Can you reproduce the material word for word, from the line that contains "Give a lens" through the line that contains "543.7], [0, 0, 1]] dist [-0.009710, -0.001923]", and nothing beyond that stretch?

▶ [AVAILABLE RECORDS]:

════════════════

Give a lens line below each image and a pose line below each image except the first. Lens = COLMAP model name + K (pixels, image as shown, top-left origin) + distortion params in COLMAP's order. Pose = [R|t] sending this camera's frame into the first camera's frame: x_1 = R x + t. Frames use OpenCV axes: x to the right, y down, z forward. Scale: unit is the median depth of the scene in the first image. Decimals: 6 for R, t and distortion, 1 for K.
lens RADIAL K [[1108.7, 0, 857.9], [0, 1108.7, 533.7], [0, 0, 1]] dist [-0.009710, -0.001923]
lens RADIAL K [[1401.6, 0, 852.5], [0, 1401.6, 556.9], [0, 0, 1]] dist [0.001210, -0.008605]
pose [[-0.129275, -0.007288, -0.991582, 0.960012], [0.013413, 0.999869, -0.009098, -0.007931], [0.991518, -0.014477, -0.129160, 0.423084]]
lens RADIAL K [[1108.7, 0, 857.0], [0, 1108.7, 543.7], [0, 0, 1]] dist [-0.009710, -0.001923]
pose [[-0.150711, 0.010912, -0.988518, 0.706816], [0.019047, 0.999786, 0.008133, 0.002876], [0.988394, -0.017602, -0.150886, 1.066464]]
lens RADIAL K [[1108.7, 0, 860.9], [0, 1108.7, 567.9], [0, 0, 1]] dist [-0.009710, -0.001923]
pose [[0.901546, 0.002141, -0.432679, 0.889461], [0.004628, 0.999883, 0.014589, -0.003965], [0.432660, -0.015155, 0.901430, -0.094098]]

════════════════

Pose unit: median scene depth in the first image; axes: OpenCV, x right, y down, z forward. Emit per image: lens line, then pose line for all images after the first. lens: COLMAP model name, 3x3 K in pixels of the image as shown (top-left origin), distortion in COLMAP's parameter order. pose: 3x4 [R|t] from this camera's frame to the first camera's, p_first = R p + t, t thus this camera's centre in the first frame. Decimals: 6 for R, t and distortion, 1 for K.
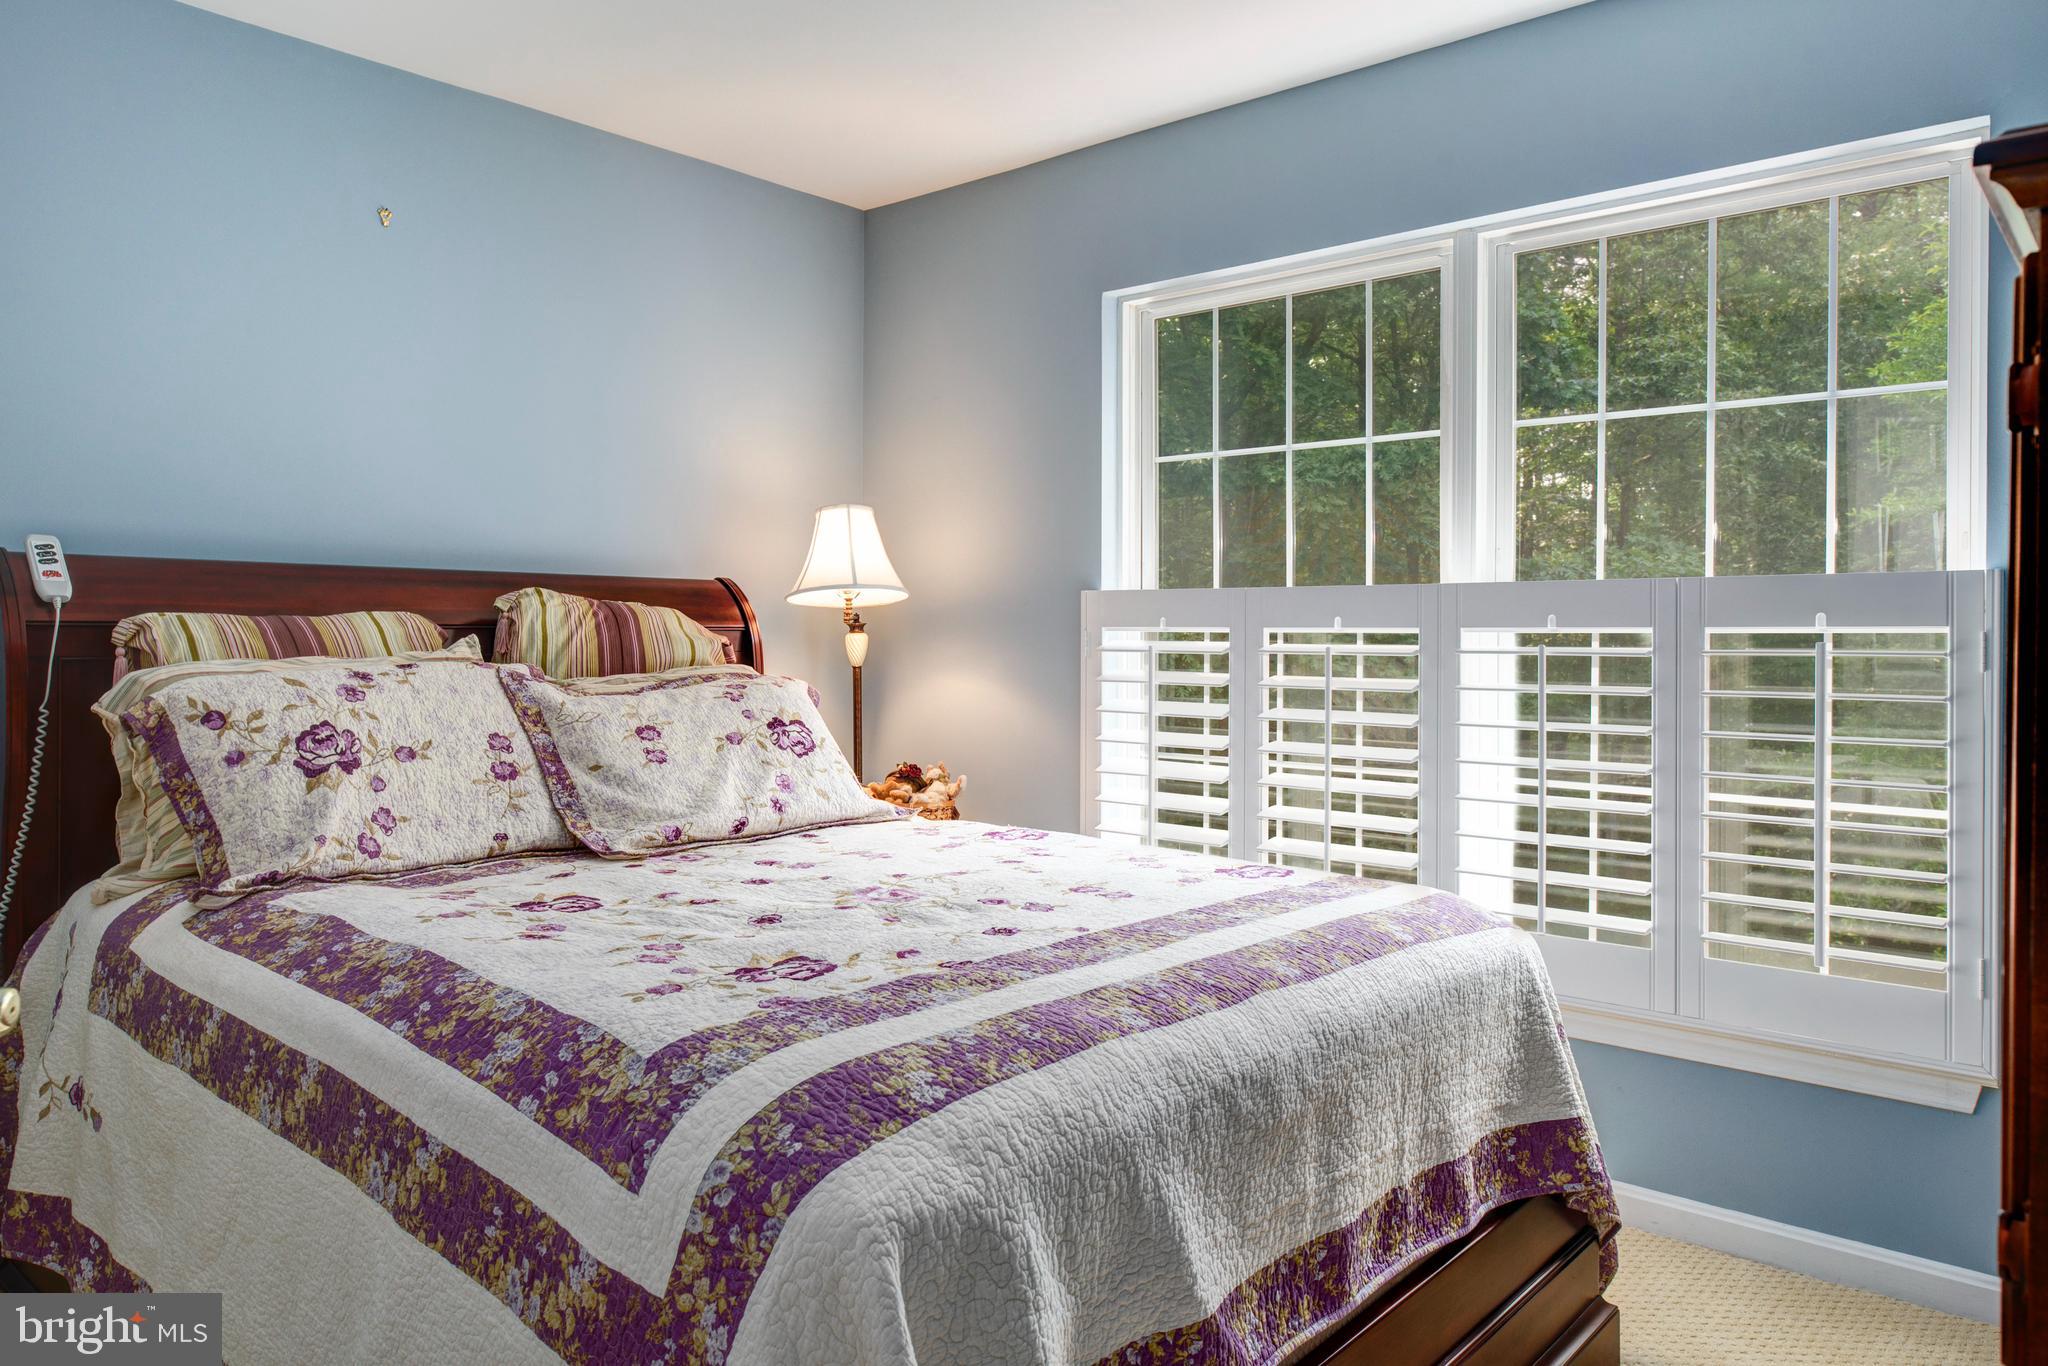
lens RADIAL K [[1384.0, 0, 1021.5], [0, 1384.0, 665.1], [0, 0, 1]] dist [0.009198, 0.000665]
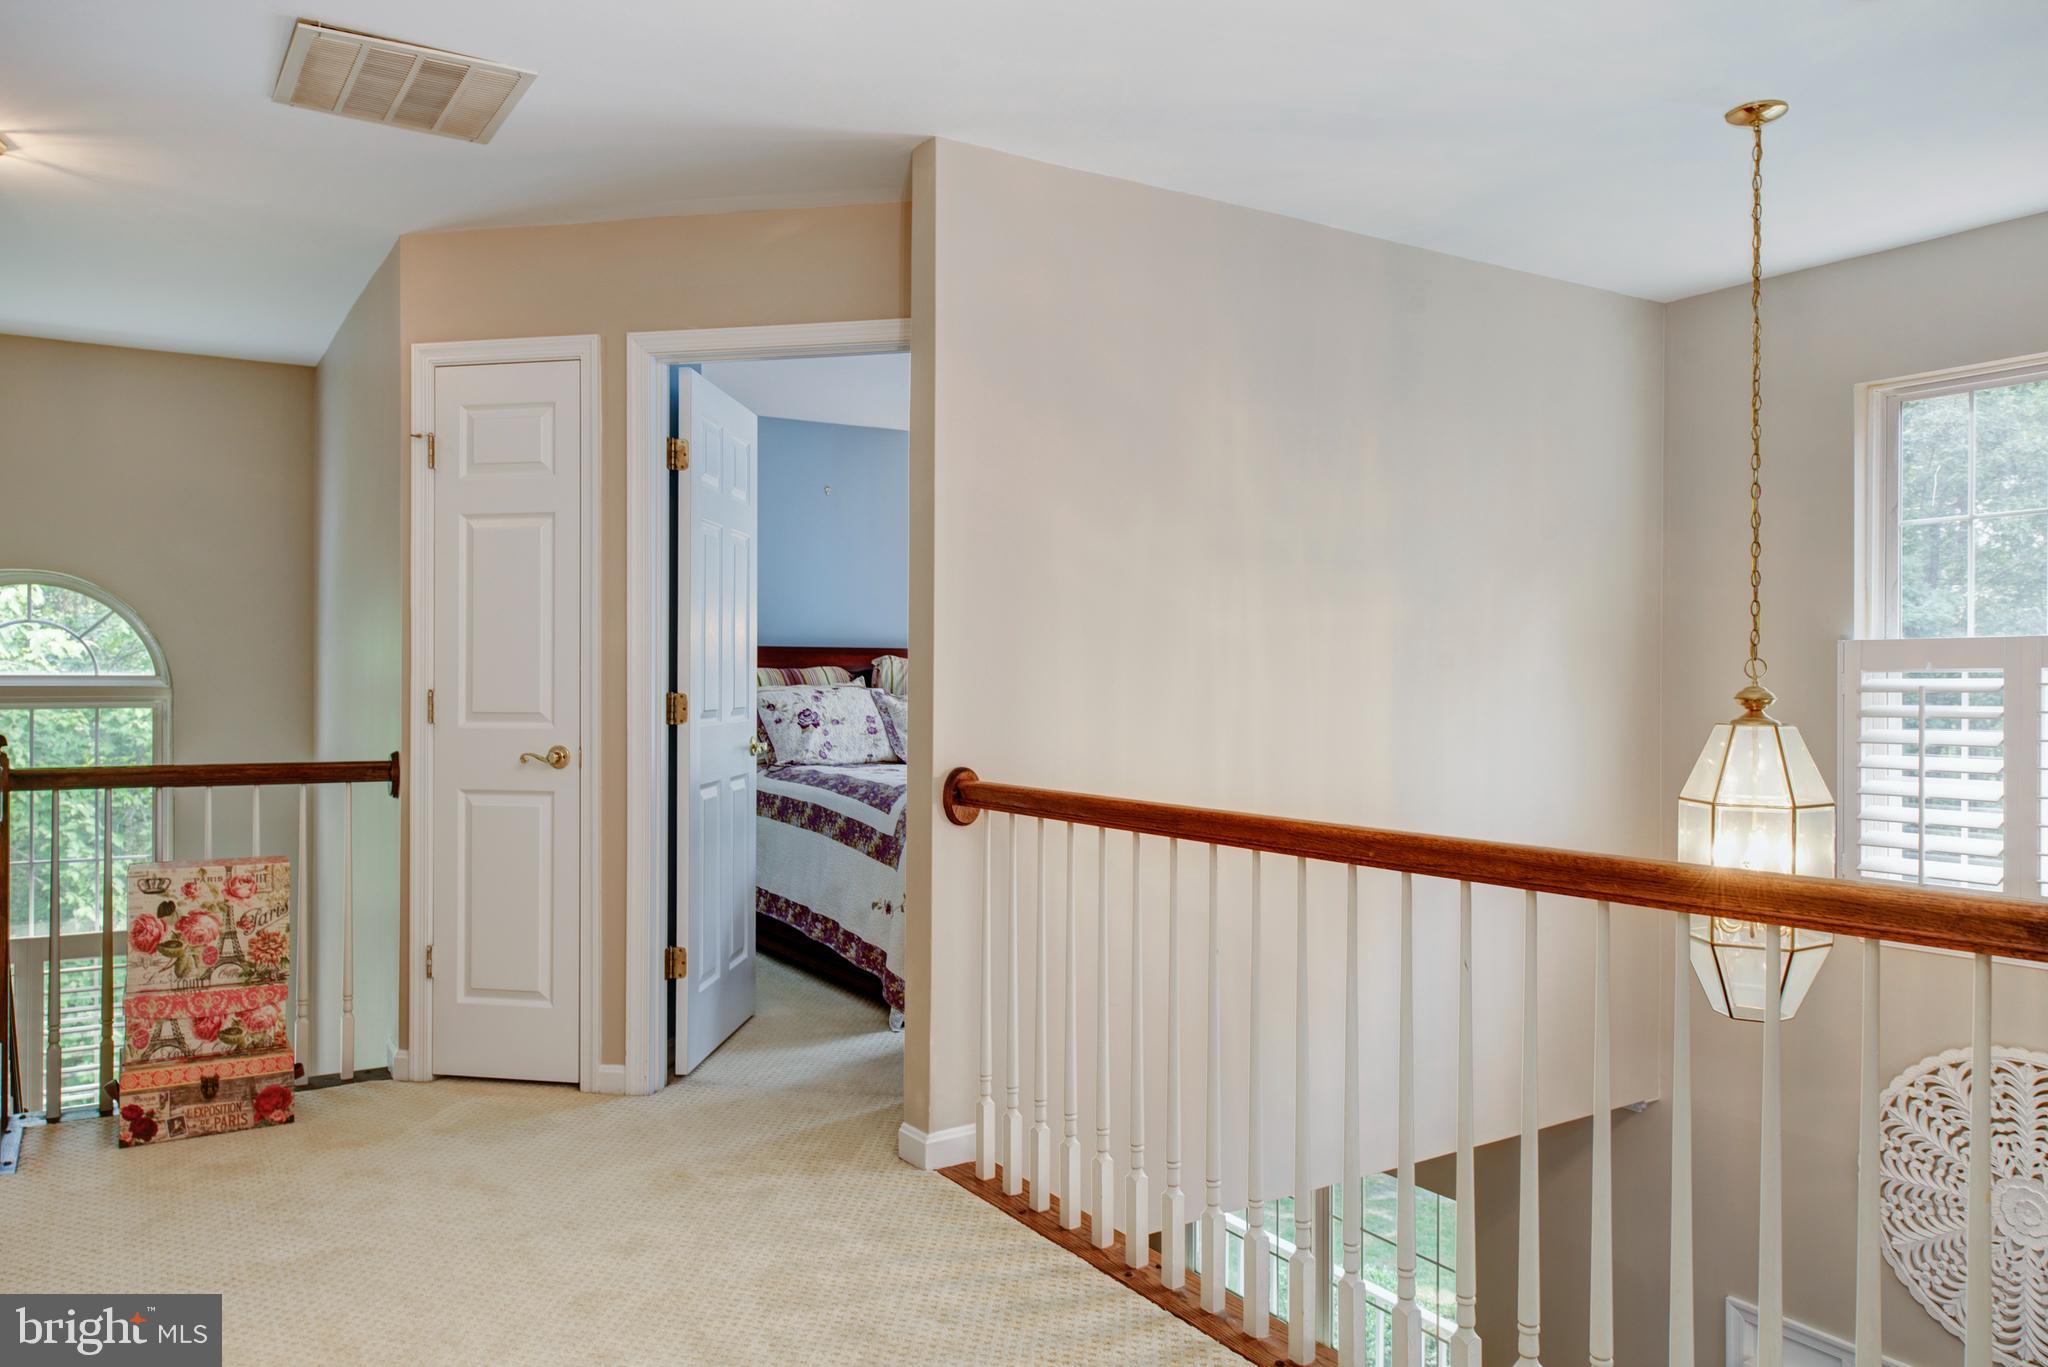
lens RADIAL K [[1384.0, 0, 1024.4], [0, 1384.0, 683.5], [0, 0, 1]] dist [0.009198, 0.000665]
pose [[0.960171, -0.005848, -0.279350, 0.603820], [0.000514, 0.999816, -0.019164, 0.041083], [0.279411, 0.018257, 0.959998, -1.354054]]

════════════════

▶ [YOUR SOLUTION]:
Give a lens line below each image and a pose line below each image except the first. Lens = COLMAP model name + K (pixels, image as shown, top-left origin) + distortion params in COLMAP's order. Pose = [R|t] sending this camera's frame into the first camera's frame: x_1 = R x + t. Frames use OpenCV axes: x to the right, y down, z forward. Scale: unit is the median depth of the scene in the first image. Decimals: 6 for R, t and distortion, 1 for K.
lens RADIAL K [[1108.7, 0, 857.9], [0, 1108.7, 533.7], [0, 0, 1]] dist [-0.009710, -0.001923]
lens RADIAL K [[1401.6, 0, 852.5], [0, 1401.6, 556.9], [0, 0, 1]] dist [0.001210, -0.008605]
pose [[-0.129275, -0.007288, -0.991582, 0.960012], [0.013413, 0.999869, -0.009098, -0.007931], [0.991518, -0.014477, -0.129160, 0.423084]]
lens RADIAL K [[1108.7, 0, 857.0], [0, 1108.7, 543.7], [0, 0, 1]] dist [-0.009710, -0.001923]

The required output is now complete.